Trecho apresentado —
· · ·
As invenções da moral permissiva
Georges Gusdorf
“É proibido proibir”,
proclamavam as inscrições proféticas de maio de 1968; esta fórmula tornou-se
imperativo categórico da moral chamada “permissiva”, reação sadia e vigorosa
contra os tabus hipócritas, as proibições e os mandamentos que faziam a
infelicidade dos homens na sociedade burguesa e puritana de outrora.
O colete de ferro das
prescrições impostas por meio da autoridade à criança e ao adolescente, na
intenção de sufocar a livre expressão da espontaneidade natural não existe
mais. Ninguém tem o direito de fazer pressão sobre quem quer que seja para
forçá-lo a seguir o caminho que considera “correto”. Desde a idade mais tenra,
cada ser humano deve ser considerado como beneficiário da gloriosa liberdade
dos filhos de Deus.
Uma jovem senhora francesa
vivendo em Estocolmo me contava que lhe havia sucedido, numa grande avenida da
cidade, ter dado uma palmada em seu filho de cinco ou seis anos, o qual, de mau
humor, recusava absolutamente caminhar. Uma pequena multidão ameaçadora se
reuniu logo em torno da mãe culpada, que se salvou graças ao fato de ser
estrangeira, ainda no estágio da barbárie.
· · ·
O que fazer — Prossiga o texto sobre a moral permissiva a partir da última frase apresentada. Os registros constituem um material independente do texto.

Registros brutos —
· · ·
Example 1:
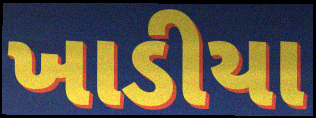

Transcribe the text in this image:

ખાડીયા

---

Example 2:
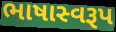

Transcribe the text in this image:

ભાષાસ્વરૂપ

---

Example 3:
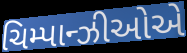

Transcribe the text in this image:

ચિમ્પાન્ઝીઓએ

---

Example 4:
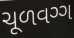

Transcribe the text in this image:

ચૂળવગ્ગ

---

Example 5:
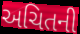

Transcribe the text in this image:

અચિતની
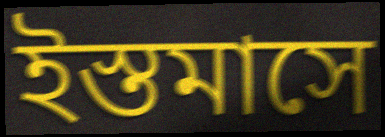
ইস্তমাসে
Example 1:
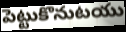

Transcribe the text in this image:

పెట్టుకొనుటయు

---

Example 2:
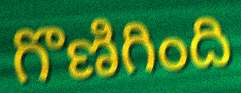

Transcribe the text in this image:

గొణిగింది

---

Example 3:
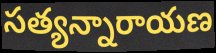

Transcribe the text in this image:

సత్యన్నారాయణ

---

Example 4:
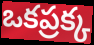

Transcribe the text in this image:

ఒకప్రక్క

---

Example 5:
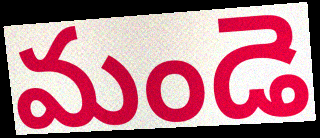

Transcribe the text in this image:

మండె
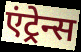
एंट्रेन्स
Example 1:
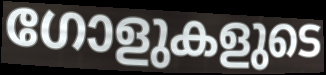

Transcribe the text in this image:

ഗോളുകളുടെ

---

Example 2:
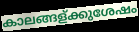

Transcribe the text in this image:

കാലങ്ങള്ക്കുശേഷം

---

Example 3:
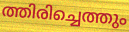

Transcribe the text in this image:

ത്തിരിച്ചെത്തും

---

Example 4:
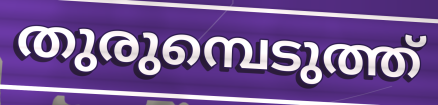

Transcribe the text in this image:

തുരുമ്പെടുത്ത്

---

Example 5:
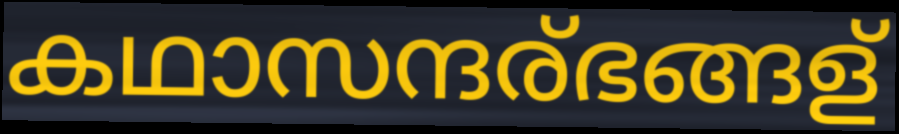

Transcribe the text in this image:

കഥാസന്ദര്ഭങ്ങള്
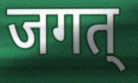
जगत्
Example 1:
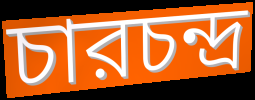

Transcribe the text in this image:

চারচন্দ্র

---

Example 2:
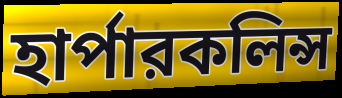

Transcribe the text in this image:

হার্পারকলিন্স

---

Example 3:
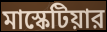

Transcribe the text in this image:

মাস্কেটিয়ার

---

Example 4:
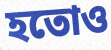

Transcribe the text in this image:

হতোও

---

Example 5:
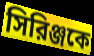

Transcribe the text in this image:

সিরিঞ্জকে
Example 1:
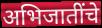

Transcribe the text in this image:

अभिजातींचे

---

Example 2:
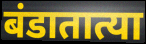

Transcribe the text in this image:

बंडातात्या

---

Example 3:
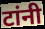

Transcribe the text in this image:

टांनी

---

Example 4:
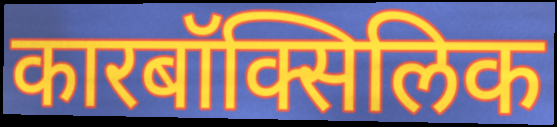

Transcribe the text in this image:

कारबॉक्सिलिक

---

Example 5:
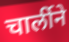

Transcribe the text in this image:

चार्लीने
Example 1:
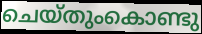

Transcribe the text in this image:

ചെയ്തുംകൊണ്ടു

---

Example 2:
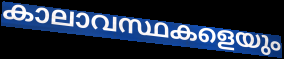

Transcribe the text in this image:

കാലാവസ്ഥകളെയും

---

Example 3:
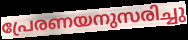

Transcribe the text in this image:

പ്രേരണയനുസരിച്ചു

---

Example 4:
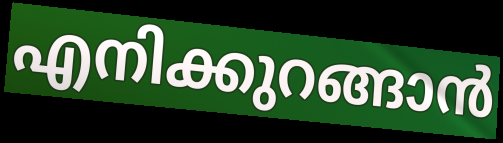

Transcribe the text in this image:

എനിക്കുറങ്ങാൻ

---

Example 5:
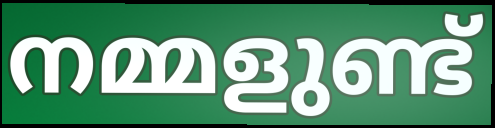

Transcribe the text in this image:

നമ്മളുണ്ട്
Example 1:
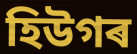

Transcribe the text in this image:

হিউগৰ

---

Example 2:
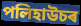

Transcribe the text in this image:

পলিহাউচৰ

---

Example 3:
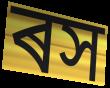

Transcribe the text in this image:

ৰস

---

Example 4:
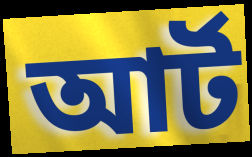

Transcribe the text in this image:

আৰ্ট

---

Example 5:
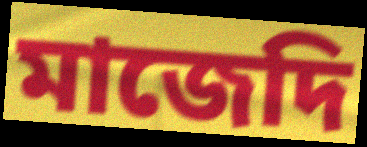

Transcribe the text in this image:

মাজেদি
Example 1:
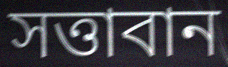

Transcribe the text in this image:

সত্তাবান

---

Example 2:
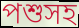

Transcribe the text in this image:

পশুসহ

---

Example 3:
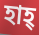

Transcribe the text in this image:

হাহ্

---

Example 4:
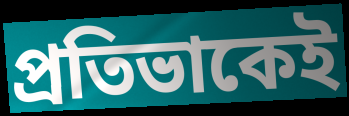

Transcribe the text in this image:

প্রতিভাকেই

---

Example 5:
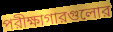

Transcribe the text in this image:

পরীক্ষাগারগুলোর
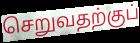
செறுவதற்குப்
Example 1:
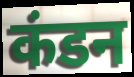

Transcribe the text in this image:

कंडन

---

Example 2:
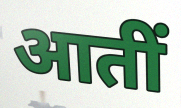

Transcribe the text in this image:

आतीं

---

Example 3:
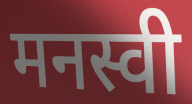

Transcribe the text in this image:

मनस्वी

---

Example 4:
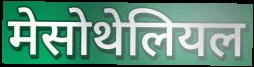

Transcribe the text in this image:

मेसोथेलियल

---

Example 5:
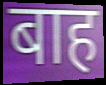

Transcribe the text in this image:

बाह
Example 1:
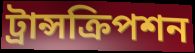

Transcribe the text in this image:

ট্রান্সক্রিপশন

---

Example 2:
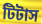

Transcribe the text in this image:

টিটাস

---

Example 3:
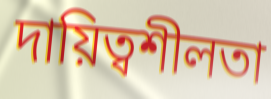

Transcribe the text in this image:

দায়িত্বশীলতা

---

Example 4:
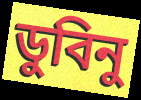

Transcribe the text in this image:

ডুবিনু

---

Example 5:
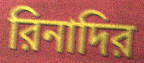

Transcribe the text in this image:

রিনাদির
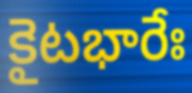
· · ·
Resposta correta —
Diz-se ainda na Suécia que se, voltando para casa, acontecer encontrar seu filho a ponto de reduzir a frangalhos, com a serra ou o martelo, o piano do salão, você deve sobretudo abster-se de qualquer manifestação violenta que poderia traumatizar a delicada psicologia do querido rebento. A solução consiste em atirar-se ao chão num outro canto da peça ladrando alegremente; você desviará a atenção da criança que virá manifestar sua criatividade compartilhando com você essa nova brincadeira.
Neste venturoso país, na época, não se perseguia os jovens ladrões de automóveis, mas o proprietário do veículo abandonado na via pública e, portanto, o oferecido à cobiça dos transeuntes.
Na França também, a moral
burguesa e seus recalcamentos hipócritas acham-se em plena decadência. Esculturais
ou não, a nudez de todo sexo e de todo pelo exibem-se nas praias de verão sob o
olhar complacente da polícia. Notei, nos dias de menos calor, uma fórmula em
moda, impressa sobre os maiôs de alguns jovens: Did you take your pills
today? (Você já tomou a pílula hoje?). Aqueles que orgulhosamente arvoravam
este emblema de nosso tempo sobre seu peito viril desempenhavam o papel dos
homens-sanduíche da moral permissiva.
Mortos estão os tabus que nos
faziam tanto mal: os jogos do amor e do azar, os tormentos da adolescência, os
desesperos e as esperanças, as vãs solidões. A livre juventude de nosso tempo
sabe o quer e não deixa por menos. As palavras não assustam. O amor cedeu lugar
à sexualidade. A mulher e o homem, livres de toda falsa vergonha, se reconhecem
enfim para o que existem_ uma fêmea e um macho à procura da cópula.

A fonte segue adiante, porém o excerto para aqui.